Semelhantemente, as conferências em Keswick, na Grã-Bretanha (que tiveram início em 1875), também influenciaram grandemente o Movimento da Santidade na América do Norte. Os conferencistas em Keswick acreditavam que o batismo no Espírito Santo produzia uma vida de contínua vitória (a vida “mais sublime” ou “mais profunda”), caracterizada pela “plenitude do Espírito”. Esta veio a ser a interpretação preferida ao conceito wesleyano, que sustentava que o batismo no Espírito produzia a perfeição cristã.
No século XIX, a ciência médica avançava lentamente e pouca ajuda oferecia aos que se achavam gravemente enfermos. A fé no poder miraculoso de Deus para a cura física era acolhida em alguns círculos. Na Alemanha do século XIX, os ministérios que ressaltavam a oração pelos enfermos (especialmente os de Dorothea Trudel, Johann Cristoph Blumhardt e Otto Stockmayer) chamavam a atenção dos norte-americanos. A teologia da Santidade, com sua crença na purificação instantânea do pecado ou no revestimento de poder do Espírito Santo, produziu um ambiente receptivo aos ensinos da cura imediata através da fé.

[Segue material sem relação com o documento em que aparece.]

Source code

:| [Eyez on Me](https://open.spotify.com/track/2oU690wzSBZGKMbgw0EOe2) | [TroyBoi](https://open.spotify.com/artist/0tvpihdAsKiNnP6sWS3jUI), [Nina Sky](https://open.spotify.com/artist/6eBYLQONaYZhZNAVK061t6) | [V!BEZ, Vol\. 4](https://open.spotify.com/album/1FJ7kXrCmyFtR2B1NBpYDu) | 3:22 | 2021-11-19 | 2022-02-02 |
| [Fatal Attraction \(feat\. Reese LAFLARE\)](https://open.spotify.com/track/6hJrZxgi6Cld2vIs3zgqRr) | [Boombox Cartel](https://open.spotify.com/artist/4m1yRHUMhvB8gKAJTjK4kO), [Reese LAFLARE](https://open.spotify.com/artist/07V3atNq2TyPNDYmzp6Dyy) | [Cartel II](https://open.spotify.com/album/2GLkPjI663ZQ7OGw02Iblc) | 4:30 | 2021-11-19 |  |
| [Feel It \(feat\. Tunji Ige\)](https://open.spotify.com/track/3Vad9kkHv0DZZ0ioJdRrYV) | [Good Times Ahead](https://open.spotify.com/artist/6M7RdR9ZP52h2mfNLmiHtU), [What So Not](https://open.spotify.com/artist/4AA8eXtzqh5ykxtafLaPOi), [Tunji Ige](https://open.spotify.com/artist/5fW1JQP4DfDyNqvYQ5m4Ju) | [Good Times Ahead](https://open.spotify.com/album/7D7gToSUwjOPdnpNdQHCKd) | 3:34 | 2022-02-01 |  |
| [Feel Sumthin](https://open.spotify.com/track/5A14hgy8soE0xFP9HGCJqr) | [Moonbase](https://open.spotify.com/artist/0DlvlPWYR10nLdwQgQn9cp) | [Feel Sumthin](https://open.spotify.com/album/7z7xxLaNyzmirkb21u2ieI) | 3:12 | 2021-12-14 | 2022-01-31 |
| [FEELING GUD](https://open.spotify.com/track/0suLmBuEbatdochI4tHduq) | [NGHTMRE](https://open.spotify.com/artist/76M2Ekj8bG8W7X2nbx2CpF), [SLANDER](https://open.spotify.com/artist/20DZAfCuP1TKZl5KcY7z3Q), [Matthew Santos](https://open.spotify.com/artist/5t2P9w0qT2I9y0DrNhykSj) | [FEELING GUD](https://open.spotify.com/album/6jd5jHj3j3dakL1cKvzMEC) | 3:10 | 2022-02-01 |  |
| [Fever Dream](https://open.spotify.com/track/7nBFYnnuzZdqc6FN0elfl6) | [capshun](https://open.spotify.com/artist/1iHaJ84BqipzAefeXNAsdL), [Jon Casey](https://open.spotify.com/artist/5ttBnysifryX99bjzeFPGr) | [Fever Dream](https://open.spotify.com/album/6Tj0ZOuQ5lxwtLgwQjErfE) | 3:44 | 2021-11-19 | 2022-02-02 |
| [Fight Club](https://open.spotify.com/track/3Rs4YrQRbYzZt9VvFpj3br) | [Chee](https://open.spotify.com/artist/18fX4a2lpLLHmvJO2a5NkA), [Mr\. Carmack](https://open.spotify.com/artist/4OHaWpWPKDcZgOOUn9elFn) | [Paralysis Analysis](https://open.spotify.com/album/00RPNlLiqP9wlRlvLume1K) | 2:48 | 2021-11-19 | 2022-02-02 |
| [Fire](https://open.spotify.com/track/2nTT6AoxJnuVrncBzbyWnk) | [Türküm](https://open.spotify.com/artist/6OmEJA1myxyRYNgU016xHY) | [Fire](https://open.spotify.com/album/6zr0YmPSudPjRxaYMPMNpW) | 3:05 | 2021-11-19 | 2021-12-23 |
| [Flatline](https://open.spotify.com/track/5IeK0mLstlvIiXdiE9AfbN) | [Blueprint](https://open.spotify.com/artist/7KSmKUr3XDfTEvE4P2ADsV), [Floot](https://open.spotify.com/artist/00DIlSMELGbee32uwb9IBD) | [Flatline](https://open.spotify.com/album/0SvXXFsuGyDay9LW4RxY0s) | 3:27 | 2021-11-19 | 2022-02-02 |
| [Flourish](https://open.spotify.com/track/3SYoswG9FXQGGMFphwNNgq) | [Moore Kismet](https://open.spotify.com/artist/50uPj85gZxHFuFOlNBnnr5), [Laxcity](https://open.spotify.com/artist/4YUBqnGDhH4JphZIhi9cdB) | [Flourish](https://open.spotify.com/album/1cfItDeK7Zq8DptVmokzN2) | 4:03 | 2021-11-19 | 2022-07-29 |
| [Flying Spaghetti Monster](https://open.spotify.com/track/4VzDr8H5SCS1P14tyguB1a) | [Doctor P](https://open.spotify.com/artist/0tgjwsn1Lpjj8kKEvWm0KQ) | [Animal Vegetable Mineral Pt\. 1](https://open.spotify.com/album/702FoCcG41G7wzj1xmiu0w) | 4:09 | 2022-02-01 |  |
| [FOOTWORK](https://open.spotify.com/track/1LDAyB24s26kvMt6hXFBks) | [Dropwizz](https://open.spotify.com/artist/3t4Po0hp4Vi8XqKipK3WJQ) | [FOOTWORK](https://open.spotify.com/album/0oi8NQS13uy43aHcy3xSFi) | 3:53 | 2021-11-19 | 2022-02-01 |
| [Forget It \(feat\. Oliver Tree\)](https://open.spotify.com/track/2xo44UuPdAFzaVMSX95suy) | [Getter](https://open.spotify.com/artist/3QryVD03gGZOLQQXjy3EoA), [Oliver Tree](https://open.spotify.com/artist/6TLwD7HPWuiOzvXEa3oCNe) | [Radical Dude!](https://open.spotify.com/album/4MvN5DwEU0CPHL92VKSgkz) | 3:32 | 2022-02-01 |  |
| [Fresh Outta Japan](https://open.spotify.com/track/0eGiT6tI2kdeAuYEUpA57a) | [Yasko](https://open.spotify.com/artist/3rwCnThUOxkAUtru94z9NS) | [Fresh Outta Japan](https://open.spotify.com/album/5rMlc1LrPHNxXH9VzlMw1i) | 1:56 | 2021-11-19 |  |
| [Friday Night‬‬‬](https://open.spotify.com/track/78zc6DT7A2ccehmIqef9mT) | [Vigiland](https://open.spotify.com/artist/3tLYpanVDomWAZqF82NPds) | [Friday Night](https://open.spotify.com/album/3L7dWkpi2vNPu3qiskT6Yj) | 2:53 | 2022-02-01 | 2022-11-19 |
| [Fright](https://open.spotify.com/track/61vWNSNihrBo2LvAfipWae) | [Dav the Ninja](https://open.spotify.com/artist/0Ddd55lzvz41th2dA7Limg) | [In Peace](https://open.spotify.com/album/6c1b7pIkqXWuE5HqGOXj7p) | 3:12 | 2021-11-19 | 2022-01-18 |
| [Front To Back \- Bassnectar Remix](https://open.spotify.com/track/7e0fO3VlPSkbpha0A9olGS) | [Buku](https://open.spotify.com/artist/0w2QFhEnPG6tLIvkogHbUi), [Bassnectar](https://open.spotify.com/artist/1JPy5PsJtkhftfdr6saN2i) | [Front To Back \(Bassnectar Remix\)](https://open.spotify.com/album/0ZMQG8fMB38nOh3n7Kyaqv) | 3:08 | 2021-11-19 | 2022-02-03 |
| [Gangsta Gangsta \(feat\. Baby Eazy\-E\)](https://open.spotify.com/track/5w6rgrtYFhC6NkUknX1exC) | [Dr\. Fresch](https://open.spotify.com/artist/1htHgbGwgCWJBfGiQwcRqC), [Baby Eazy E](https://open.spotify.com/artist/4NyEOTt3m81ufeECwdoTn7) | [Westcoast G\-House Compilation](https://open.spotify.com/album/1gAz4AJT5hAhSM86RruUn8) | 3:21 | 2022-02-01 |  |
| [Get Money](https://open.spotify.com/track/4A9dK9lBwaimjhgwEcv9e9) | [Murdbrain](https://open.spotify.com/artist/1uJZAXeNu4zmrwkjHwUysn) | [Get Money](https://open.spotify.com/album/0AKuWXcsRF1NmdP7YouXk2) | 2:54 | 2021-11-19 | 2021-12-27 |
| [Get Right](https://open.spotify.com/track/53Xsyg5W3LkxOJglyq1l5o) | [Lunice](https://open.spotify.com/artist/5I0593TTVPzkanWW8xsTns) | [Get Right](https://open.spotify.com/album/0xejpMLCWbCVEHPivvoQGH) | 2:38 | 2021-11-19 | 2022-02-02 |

Para muitos cristãos, o batismo no Espírito restaura plenamente o relacionamento espiritual que Adão e Eva tinham com Deus no jardim do Éden. De modo significante, a vida mais sublime em Cristo podia, também, inverter os efeitos físicos da queda, capacitando os cristãos a adquirir autoridade sobre as enfermidades do corpo. Os defensores da cura divina, tais como Charles C. Cullis, A. B. Simpson, A. J. Gordon, Carrie Judd Montgomery, Maria B. Woodworth-Etter e John Alexander Dowie, baseavam boa parte dessa crença em Isaías 53.4,5, bem como nas promessas neotestamentárias de cura divina. Posto que Cristo não somente perdoava os pecados, mas também curava as enfermidades, os que viviam pela fé na promessa de Deus (Ex 15.26) já não precisavam de assistência médica.
As características cada vez mais “pentecostais” do movimento da Santidade deixavam seus adeptos dispostos a considerar os dons do Espírito na vida da Igreja.


Embora a maioria deles cresse que o falar noutras línguas tivesse cessado na Igreja primitiva, os demais dons, inclusive a cura miraculosa, estavam à disposição dos cristãos. A partir daí, somente a incredulidade poderia impedir fosse a Igreja do Novo Testamento restabelecida em santidade e poder.